Fry Brown’s life is governed by the words of the Prophet Isaiah “Those whose hope is in the Lord gain new strength” and Zora Neale Hurston, “There are years that ask questions and years that answer.”
April 22 at Pittsburgh Theological Seminary
April 23 at First Presbyterian Church, Youngstown, Ohio
A detailed schedule is coming soon! Check back later for details.
The Schaff Lecture is free and open to the public. There may be costs associated with additional programming related to the lecture.
Registration will be open soon.
Please contact or call 412-924-1345.
The Schaff Lecturers are named for David S. Schaff, who taught church history for 23 years at Pittsburgh Theological Seminary and is best known as co-editor of the Schaff-Herzog Encyclopedia. The lectures, which are intended to be academic in nature, occur over a two- or three-day period. A unique feature of the series is that some of the presentations take place in nearby Youngstown, Ohio, in collaboration with the Mahoning Valley Association of Churches.
The late Jane Booth Schaff (Mrs. Philip H. Schaff), 1894-1981, came from a family with historic ties to theological education. For 23 years, her father-in-law, Professor David S. Schaff, taught church history at Western Theological Seminary. Western is one of the antecedents of Pittsburgh Theological Seminary. Before beginning his teaching duties in 1903, he held two pastorates.

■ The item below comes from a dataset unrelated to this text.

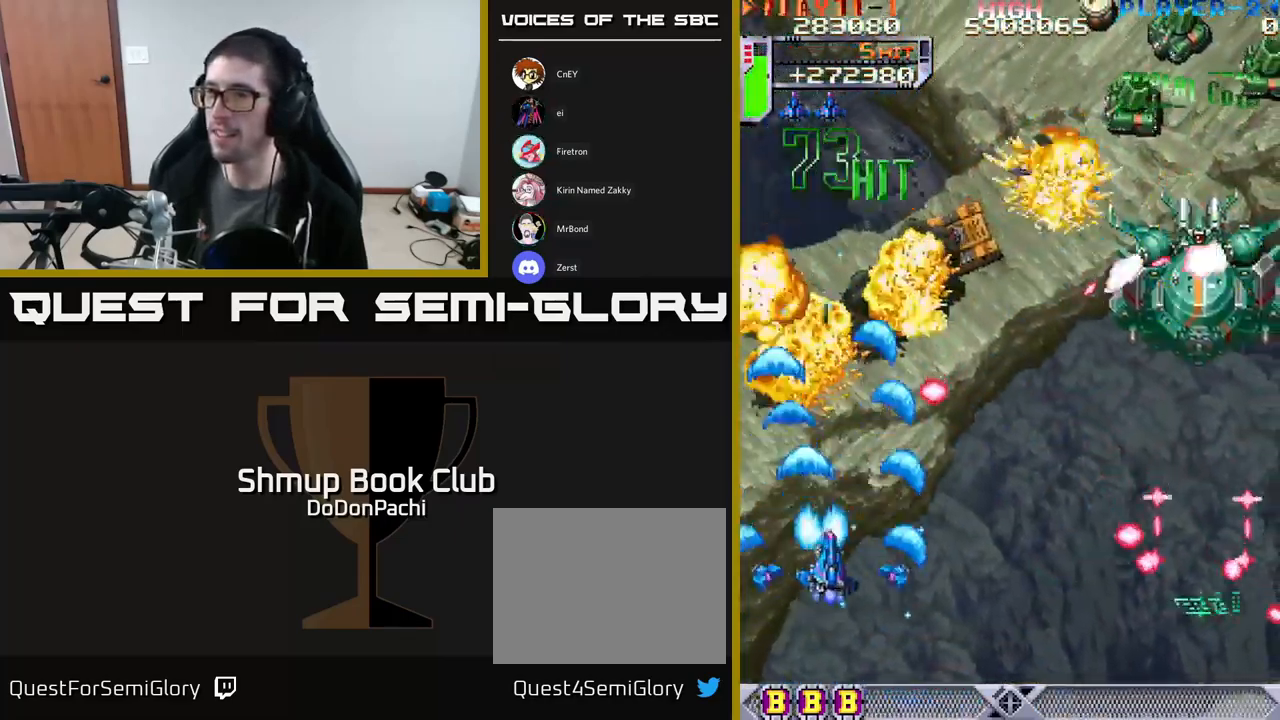
{"buttons": ["A", "DPAD_RIGHT"], "events": [[50, "X", "down"], [117, "DPAD_UP", "down"], [200, "X", "up"], [267, "X", "down"], [300, "DPAD_UP", "up"], [350, "A", "down"], [434, "X", "up"]]}
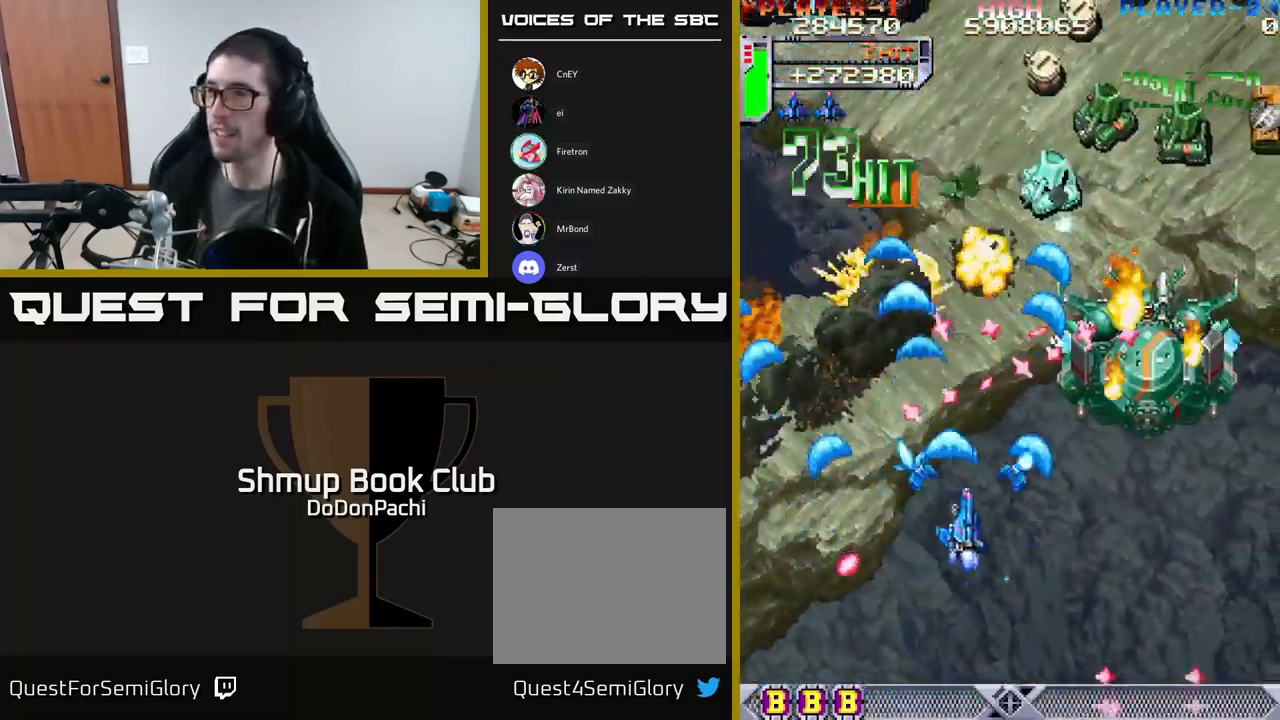
{"buttons": ["A", "X", "DPAD_RIGHT"], "events": [[184, "DPAD_UP", "down"], [384, "DPAD_UP", "up"], [467, "X", "down"]]}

In her will, Mrs. Schaff provided for the completion of the endowment of the previously established David S. Schaff Lectureship at Pittsburgh Theological Seminary, with an important stipulation and addition that the Schaff Lecturer(s) would deliver one address in Youngstown. This was a unique concept, bringing a world renowned lecturer to the Mahoning Valley for religious and cultural enrichment. For this reason, representatives of the finest scholarship of the theological world visit Youngstown annually to participate in this program. This educational experience is open to people of all denominations and faiths and celebrates the power of words shared to create, support, and thus nurture and strengthen community. The faculty of Pittsburgh Theological Seminary select the Schaff lecturer, rotating among nine academic disciplines in theological education.